"Let books be your dining table, / And you shall be full of delights. / Let them be your
mattress,/
And you shall sleep restful nights" (St. Ephraim the Syrian).


Tuesday, November 13, 2012

Jews, Christians, and Muslims in the Middle Ages

It is a welcome and happy development that scholarly attention continues to be devoted to monotheistic encounters both ancient and modern, as in a new book just released: Jacob Lassner, Jews, Christians, and the Abode of Islam: Modern Scholarship, Medieval Realities (U of Chicago Press, 2012), 336pp.

About this book the publisher tells us:
In Jews, Christians, and the Abode of Islam, Jacob Lassner examines the triangular relationship that during the Middle Ages defined—and continues to define today—the political and cultural interaction among the three Abrahamic faiths.
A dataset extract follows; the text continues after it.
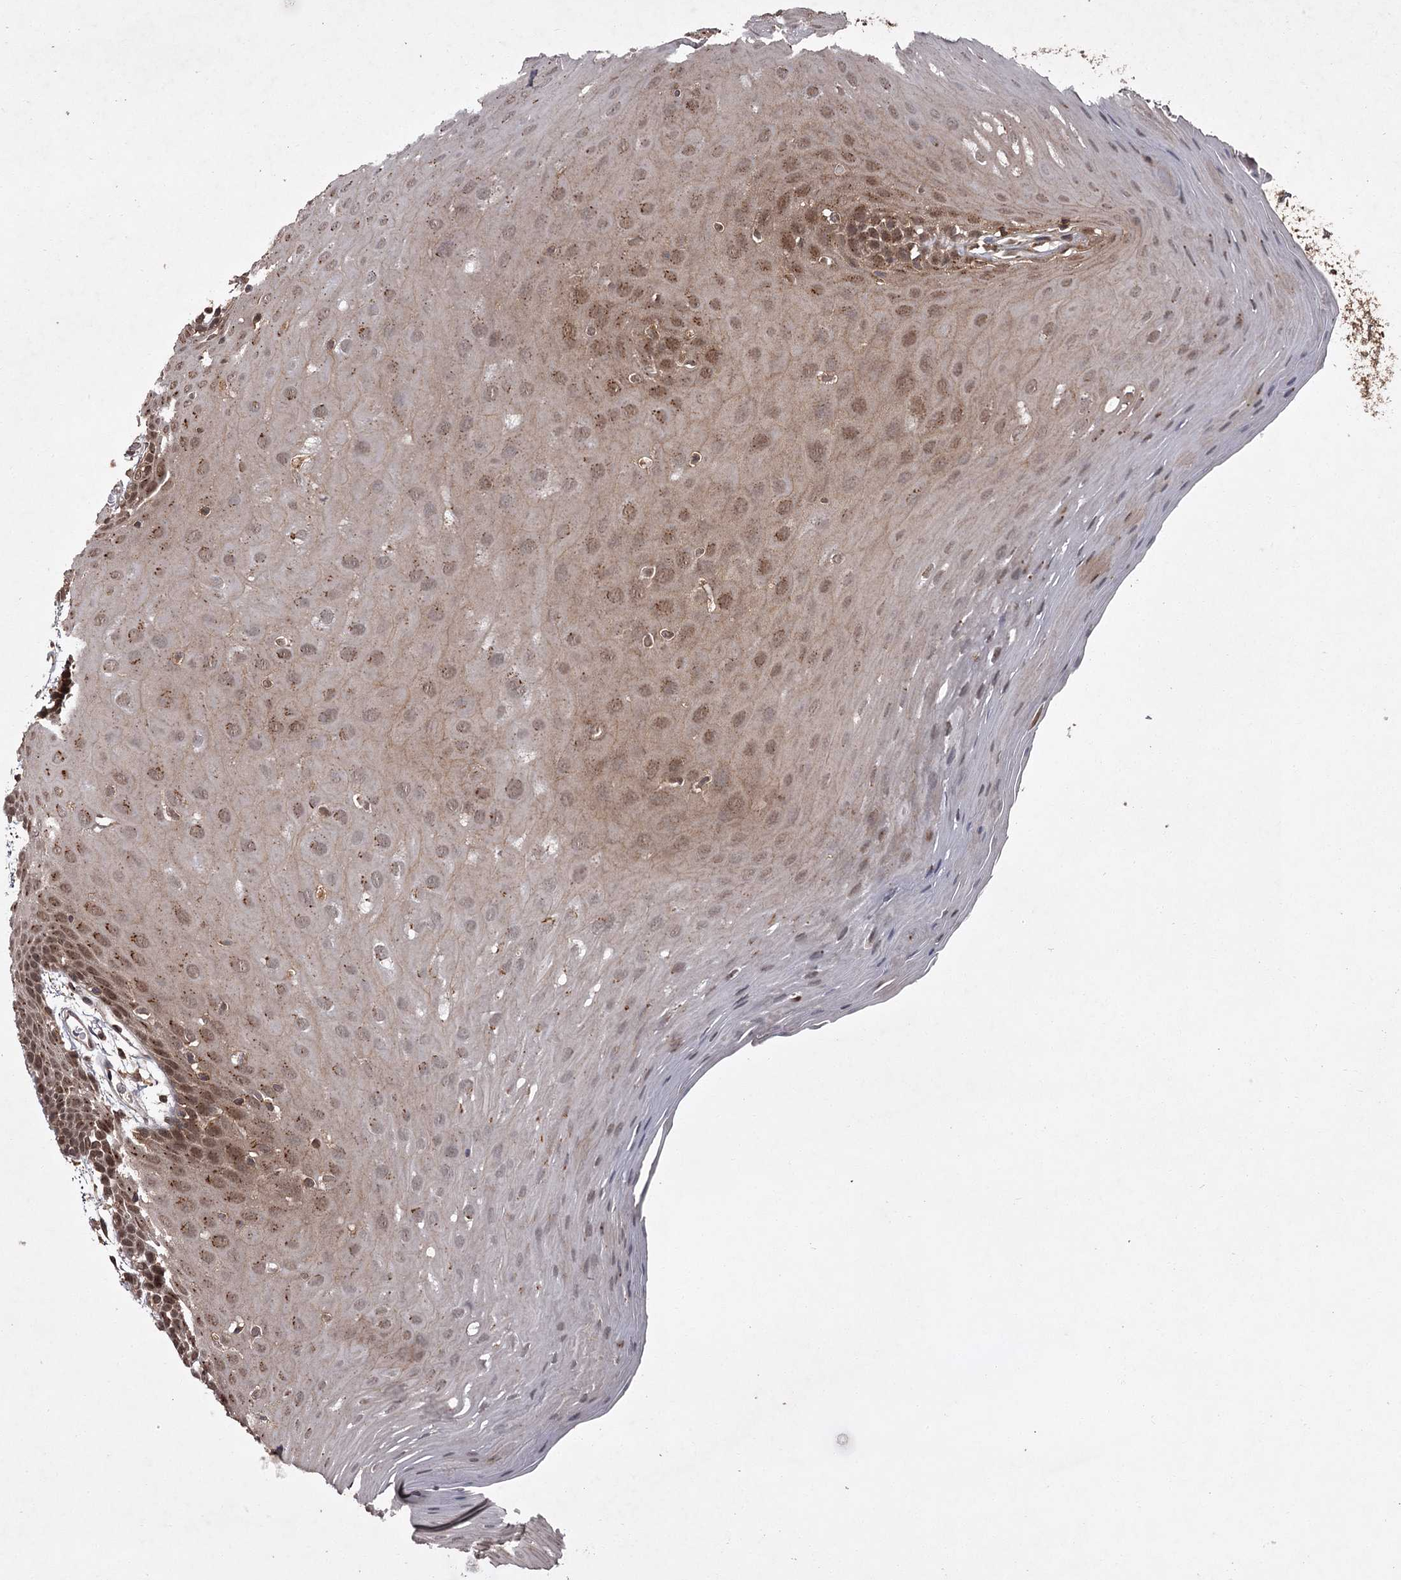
{"staining": {"intensity": "moderate", "quantity": "25%-75%", "location": "cytoplasmic/membranous,nuclear"}, "tissue": "oral mucosa", "cell_type": "Squamous epithelial cells", "image_type": "normal", "snomed": [{"axis": "morphology", "description": "Normal tissue, NOS"}, {"axis": "topography", "description": "Skeletal muscle"}, {"axis": "topography", "description": "Oral tissue"}, {"axis": "topography", "description": "Salivary gland"}, {"axis": "topography", "description": "Peripheral nerve tissue"}], "caption": "Immunohistochemistry (DAB (3,3'-diaminobenzidine)) staining of normal human oral mucosa exhibits moderate cytoplasmic/membranous,nuclear protein expression in about 25%-75% of squamous epithelial cells. The staining was performed using DAB (3,3'-diaminobenzidine) to visualize the protein expression in brown, while the nuclei were stained in blue with hematoxylin (Magnification: 20x).", "gene": "TBC1D23", "patient": {"sex": "male", "age": 54}}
Lassner looks closely at the debates occasioned by modern Western scholarship on Islam to throw new light on the social and political status of medieval Jews and Christians in various Islamic lands from the seventh to the thirteenth centuries. Utilizing a vast array of primary sources, Lassner balances the rhetoric of literary and legal texts from the Middle Ages with other, newly published medieval sources, describing life as it was actually lived among the three faith communities. Lassner shows just what medieval Muslims meant when they spoke of tolerance, and how that abstract concept played out at different times and places in the real world of Christian and Jewish communities under Islamic rule. Finally, he considers what a more informed picture of the relationship among the Abrahamic faiths in the medieval Islamic world might mean for modern scholarship on medieval Islamic civilization and, not the least, for the highly contentious global environment of today.